Characterized to me as a typical theater experience (dark, popcorn, etc), in fact the film was a government offering, shown in a room in a government building, officiated over by government people.
And the plot was Bumble the Beadle heavy on "healthcare." Obese obeisance it was - including the body politic of the room.
And afterward, there was round-table discussion amongst the six partially full round-table participants.
Or supplicants.
I should have left my companion to it.
Many, or most, of the people there were making obviously practiced rounds. And the theme was hands out for "resources" & "funding."
For just a little more of the same, please. The Olivers did the Twist. Nary a Sam Cooke (who got murdered whilst working on the chain-gang).
I brought up 19th century mutual aid societies. To polite blankness.
I painted the picador's picaresque: when the rancher pays the vet, it isn't on the livestocks' behalf (3rd party insurers is who "healthcare" looks to - not the patient, corralled, cattle). Blank caterpillars started metamorphosing into im/patient (inpatient?) butterflies. Or cuckoos nesting.

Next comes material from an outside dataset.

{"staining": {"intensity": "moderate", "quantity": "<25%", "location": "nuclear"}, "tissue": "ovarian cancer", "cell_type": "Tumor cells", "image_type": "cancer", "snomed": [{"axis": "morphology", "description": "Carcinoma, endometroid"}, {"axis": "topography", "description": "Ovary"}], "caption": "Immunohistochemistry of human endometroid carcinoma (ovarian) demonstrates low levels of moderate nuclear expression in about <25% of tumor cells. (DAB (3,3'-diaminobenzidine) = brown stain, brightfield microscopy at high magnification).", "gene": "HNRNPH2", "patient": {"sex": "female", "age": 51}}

Somebody brought up the centenarian women in Okinawa. Ah-so, mutual aid!
So I spoke about culture. Okinawa now, apparently/supposedly, compared to here now, compared to the much more supplicant-free days of yore.
I must have been looking to brawl, or incite a riot.
But then the head of a small family group threw me a line. First gen Venezuelans.
The patria chimed in asking "what about family?"
And I spoke of generations not divvied up into boomers, X's, millennials, not looking for their respective pieces of The American Dole-Dream, but of the old Hallmark cards & Norman Rockwell family values that exist in hard places like Venezuela - but not in soft serve bribery & hard scoop veterinarian places like USA.
Well, all will be well now. The deus ex machina Dukes of Moral Hazzard are gonna fire up the General Lee & jump the sharks & quit that old definition of insanity.